The impact of glucose sensing dynamics on the closed-loop artificial pancreas

Abstract

A closed-loop artificial pancreas (AP) to provide automated treatment for people with type 1 diabetes mellitus has the potential to improve patient health outcomes; however, the system's success hinges on its ability to quickly detect and react to changing blood glucose concentrations (BG). In this study, the impact of measurement lag on AP robust stability, performance, and time-domain disturbance rejection was investigated and compared to the case of an ideal BG sensor. The analysis was performed for an AP using either intraperitoneal (IP) or subcutaneous (SC) insulin delivery routes.

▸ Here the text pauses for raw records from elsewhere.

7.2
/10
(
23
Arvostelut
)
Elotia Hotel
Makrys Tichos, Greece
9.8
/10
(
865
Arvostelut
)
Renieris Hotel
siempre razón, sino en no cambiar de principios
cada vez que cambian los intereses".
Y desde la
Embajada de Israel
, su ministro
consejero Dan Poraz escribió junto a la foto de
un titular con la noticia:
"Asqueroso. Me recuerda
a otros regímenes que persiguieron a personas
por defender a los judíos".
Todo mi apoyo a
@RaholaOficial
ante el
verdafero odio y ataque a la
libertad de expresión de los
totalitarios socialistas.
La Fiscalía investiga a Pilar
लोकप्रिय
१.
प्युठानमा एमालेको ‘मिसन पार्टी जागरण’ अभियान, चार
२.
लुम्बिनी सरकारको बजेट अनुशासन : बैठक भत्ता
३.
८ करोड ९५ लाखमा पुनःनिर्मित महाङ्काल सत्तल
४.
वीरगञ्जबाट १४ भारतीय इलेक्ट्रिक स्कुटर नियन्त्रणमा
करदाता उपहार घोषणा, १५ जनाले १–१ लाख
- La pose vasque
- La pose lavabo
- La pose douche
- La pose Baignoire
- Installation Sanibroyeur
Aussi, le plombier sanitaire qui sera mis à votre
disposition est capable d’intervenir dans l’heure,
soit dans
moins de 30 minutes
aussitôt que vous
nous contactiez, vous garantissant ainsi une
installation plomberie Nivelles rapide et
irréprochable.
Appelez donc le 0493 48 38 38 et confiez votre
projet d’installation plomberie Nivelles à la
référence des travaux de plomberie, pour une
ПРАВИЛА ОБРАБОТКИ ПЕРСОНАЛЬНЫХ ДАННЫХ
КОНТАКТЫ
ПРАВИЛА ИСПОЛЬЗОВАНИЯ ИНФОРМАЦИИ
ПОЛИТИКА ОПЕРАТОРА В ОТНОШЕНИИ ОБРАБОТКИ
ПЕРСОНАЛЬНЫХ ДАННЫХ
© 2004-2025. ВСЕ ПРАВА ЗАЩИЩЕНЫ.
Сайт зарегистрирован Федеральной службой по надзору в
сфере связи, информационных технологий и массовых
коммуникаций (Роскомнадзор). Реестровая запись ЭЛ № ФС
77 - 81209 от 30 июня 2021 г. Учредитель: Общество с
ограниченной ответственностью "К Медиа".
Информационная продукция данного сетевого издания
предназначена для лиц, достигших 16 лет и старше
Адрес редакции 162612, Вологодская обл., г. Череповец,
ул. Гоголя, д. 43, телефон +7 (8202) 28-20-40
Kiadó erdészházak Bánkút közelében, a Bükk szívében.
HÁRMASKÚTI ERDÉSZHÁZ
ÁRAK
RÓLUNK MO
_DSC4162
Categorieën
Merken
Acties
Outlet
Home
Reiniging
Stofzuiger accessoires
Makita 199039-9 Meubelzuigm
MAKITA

Decreasing the sensor lag resulted in a higher tolerance for model uncertainty for robust stability and performance. In the case of a 20 min sensor lag, the time spent in hyperglycemia after a meal disturbance was 59±19 min and 120 ±22 min for IP and SC insulin, respectively. Switching the sensor to the ideal case decreased the time spent in hyperglycemia by 21±8 min for IP insulin and by 13±3 min for SC insulin. Since the SC system already contains large actuation delays, a faster sensor is not as important to improved performance as it is in the IP case. Significant gains in AP performance can be achieved with the use of IP insulin, but these improvements will not be fully realized unless faster glucose sensing is implemented as well.